┏━━

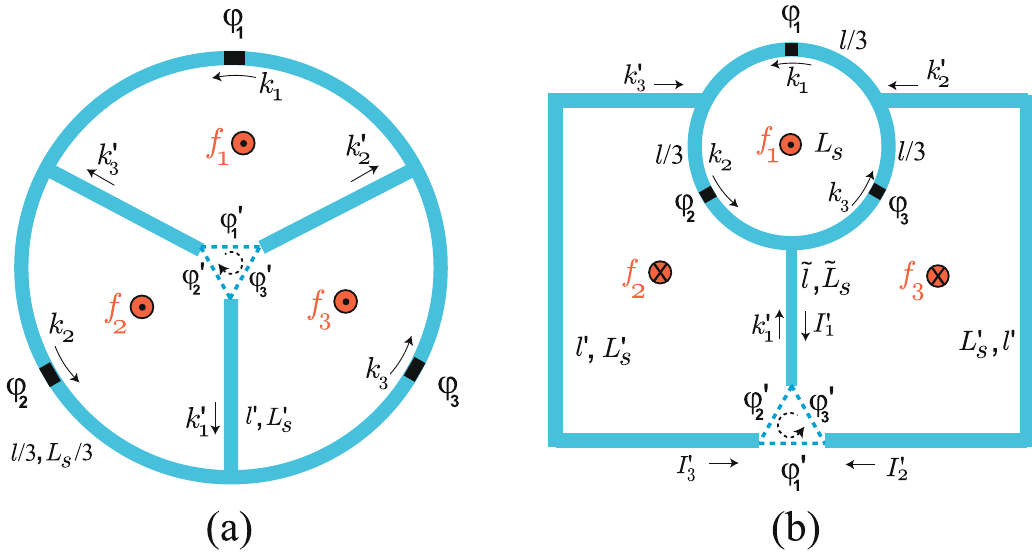
Figure 1. ( a ) Three-Josephson junction loop with length l and geometric inductance L s has three Josephson junctions with phase differences ϕ i and three branches with length l ′ and geometric inductance L ′ s . k i and k ′ i are the wave vectors of the Cooper pairs and f i the external flux threading the loops. ϕ ′ i ’s are the trijunction phase differences. ( b ) A scheme that three branches and trijunction are extracted out from the three-Josephson junction loop and turned over: left and right branches have length l ′ and geometric inductance L ′ s and central branch ˜ l and ˜ L s . Two schemes in ( a , b ) are topologically equivalent with each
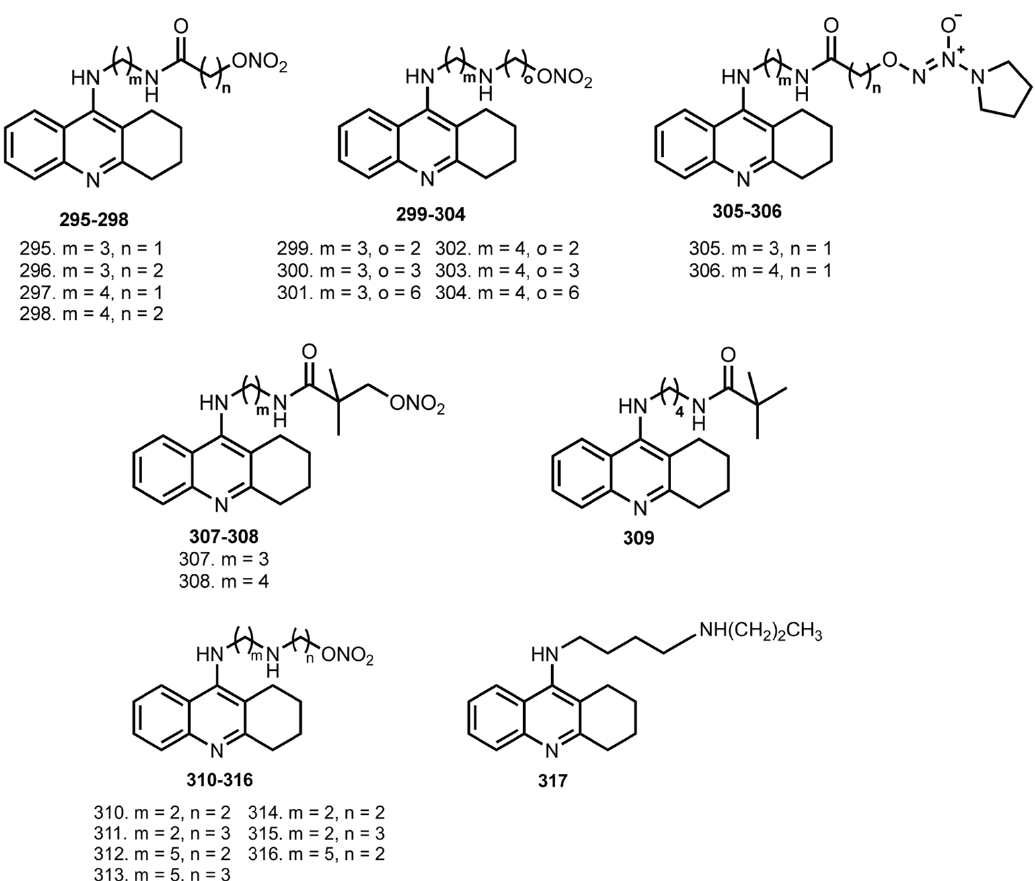
Figure 11. THA hybrids with NO ‐ donating moieties 295 – 308 and model compound 309 [64], hybrids 310 – 316 , and model 317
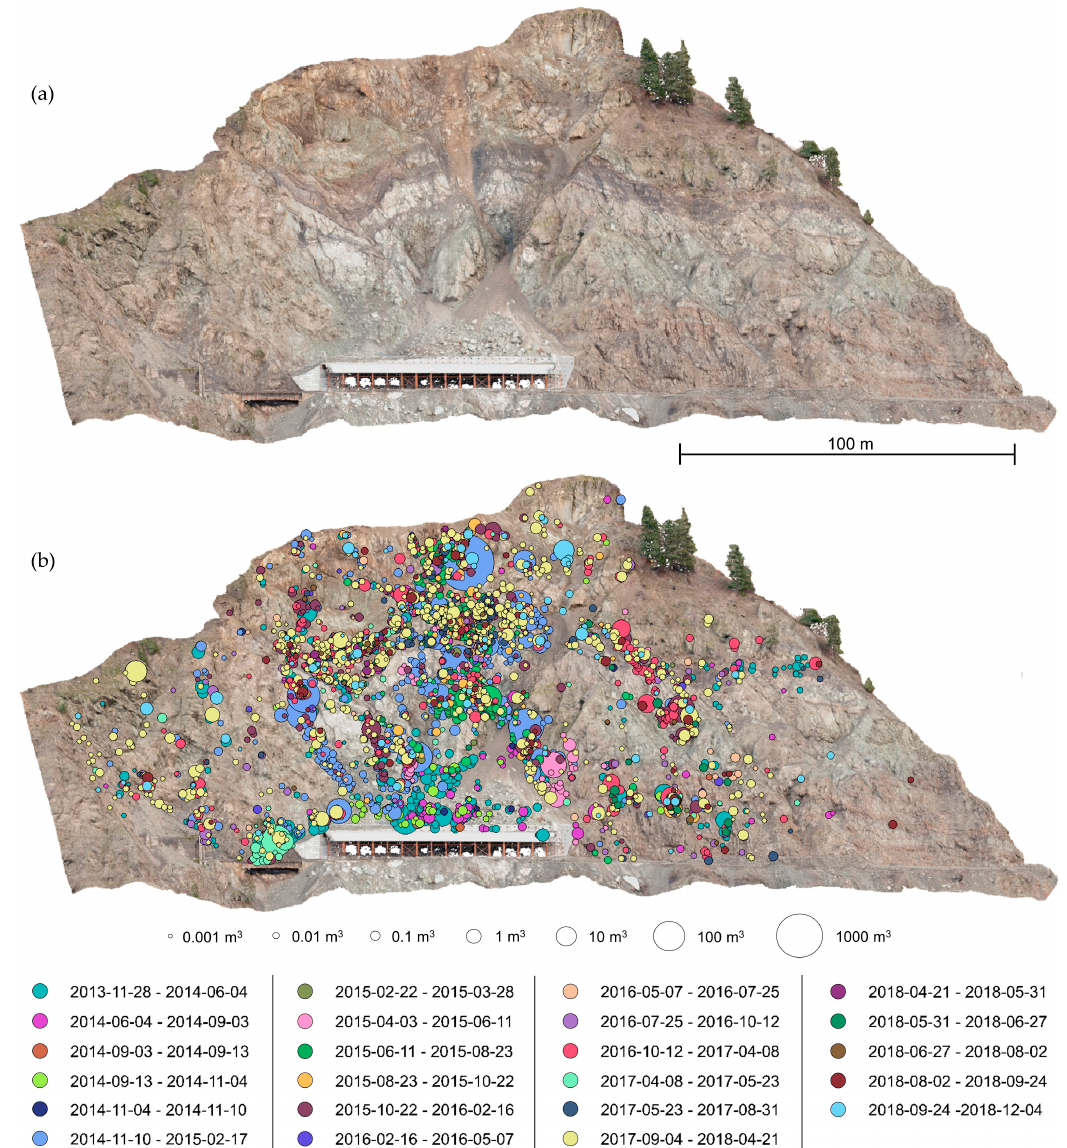
Figure 10. ( a ) The photogrammetry model; ( b ) The centroids of each extracted rockfall event from the 20 cm projection diameter inventory. This inventory contains the most extracted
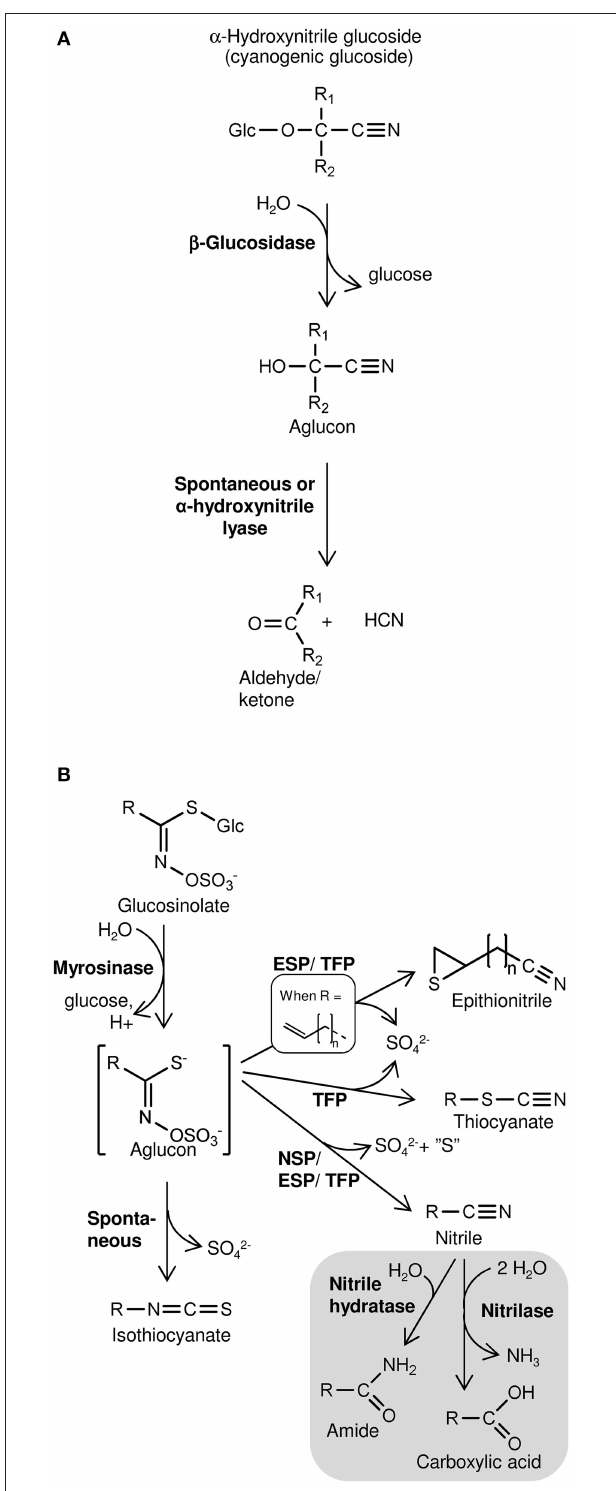
FIGURE 1 | Schematic overview of hydrolysis of cyanogenic glucosides (A) and glucosinolates (B) and subsequent product formation. (A) Cyanogenic glucosides ( α -hydroxynitrile glucosides) release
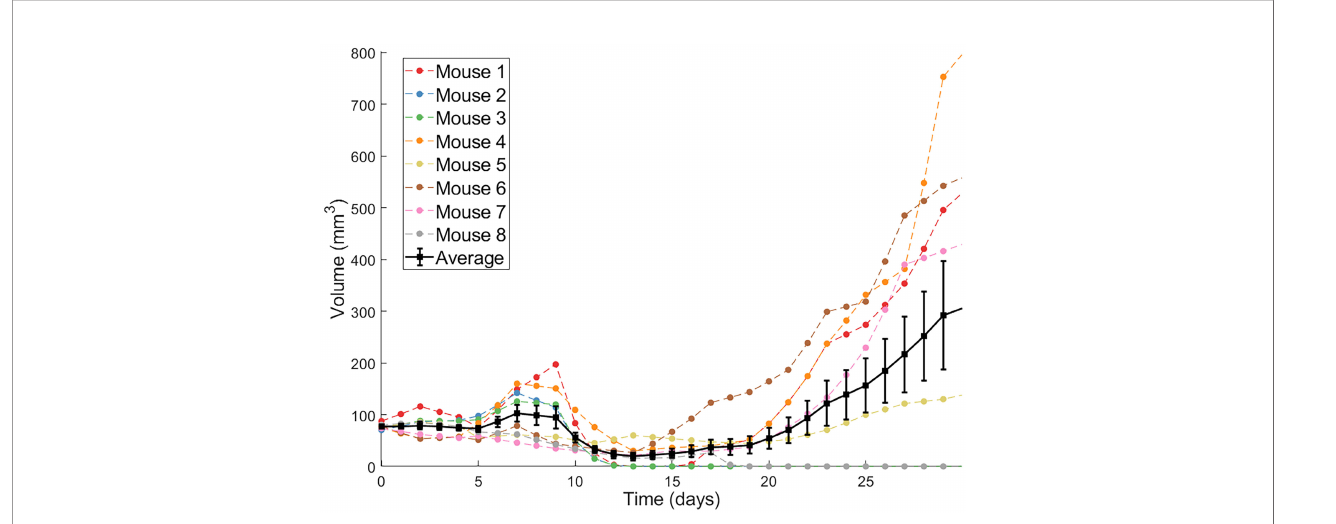
FIGURE 1 | Individual volumetric trajectories are shown for eight mice treated with Ad/4-1BBL/IL-12 (on days 0, 2, 4) + DCs (on days 1, 3, 5). The average, with standard error bars, is also shown in black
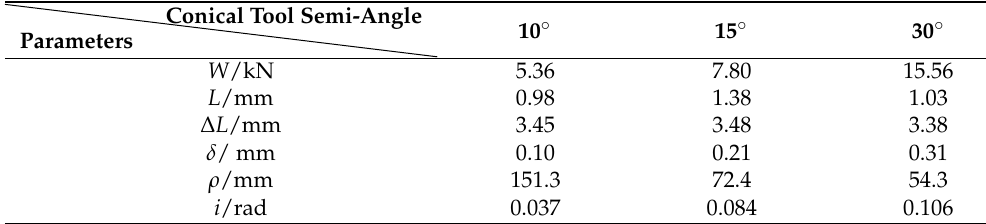
Table 2. Parameters for calculating yield stress.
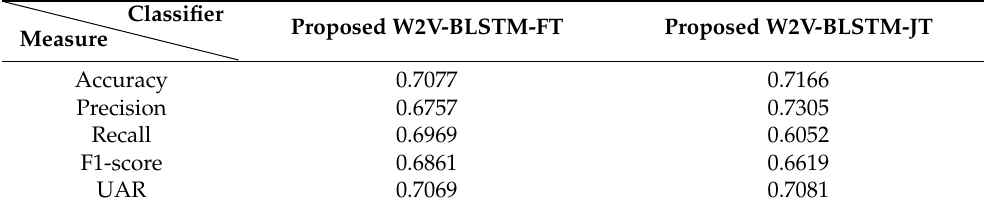
Table 3. Classification results of the proposed W2V-BLSTM-FT and W2V-BLSTM-JT classifiers using speech waveforms as input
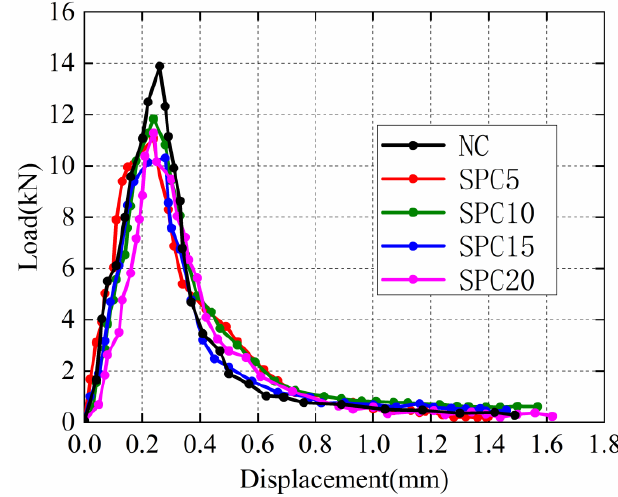
Table 3. Values of fracture energy of concrete of SFC.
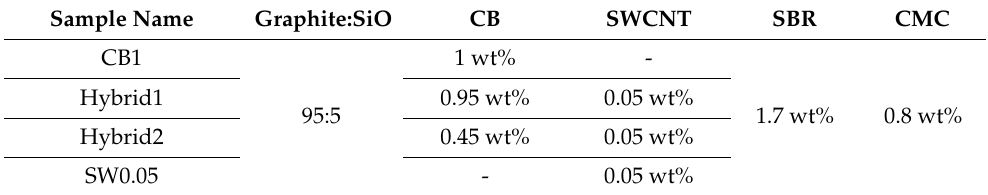
Table 1. Electrode compositions of four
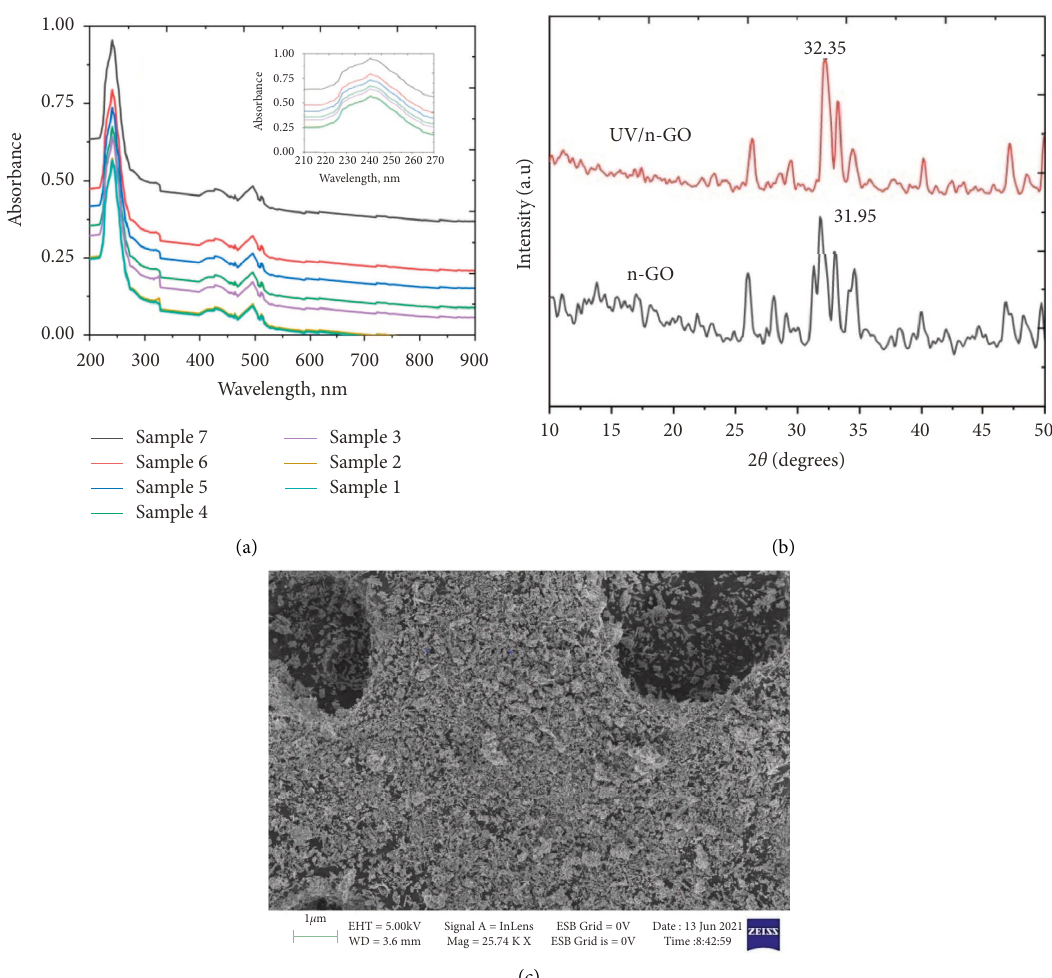
Figure 1: (a) UV analysis of UV/n-GO; (b) XRD of n-GO and UV/n-GO; (c) SEM image of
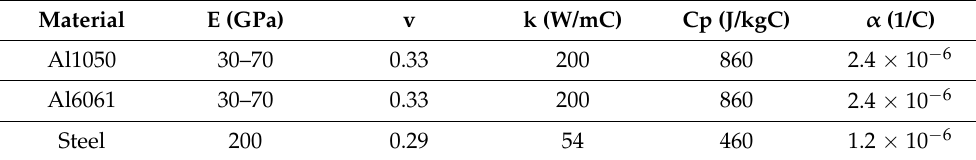
Table 4. Elastic and thermal properties used in the thermo-mechanical simulation.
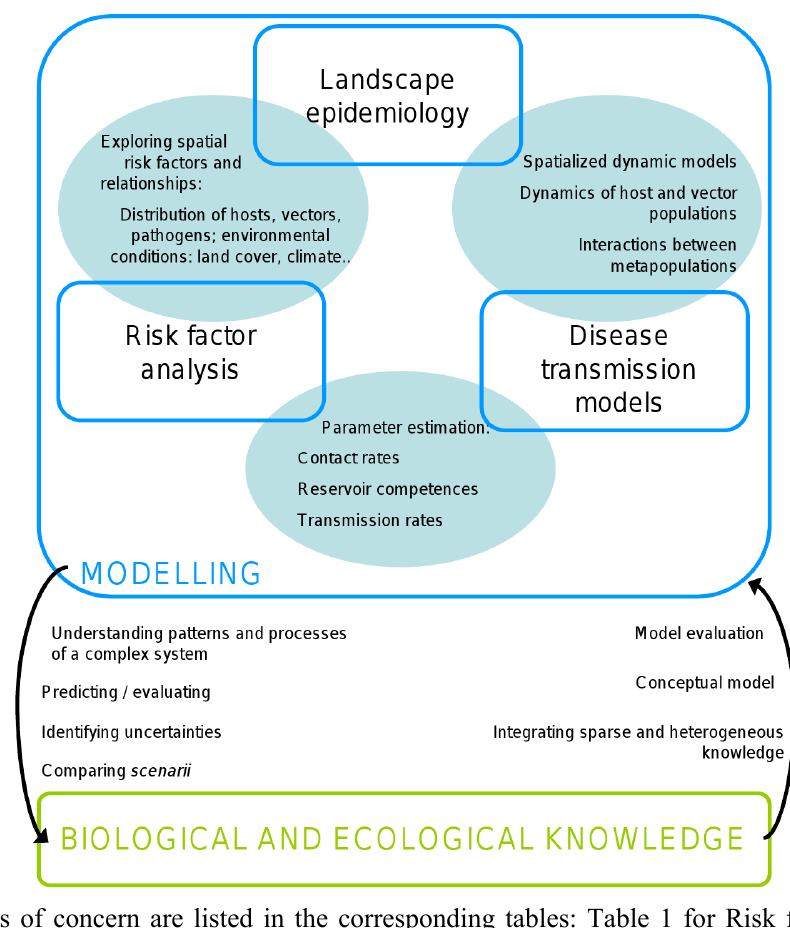
Table 2 for Landscape epidemiology and Table 3 for Disease transmission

┗━━

**Task**
Where a line of the data contains "model", include it in the tally, and answer with the tally alone.

**Response to the exercise**
2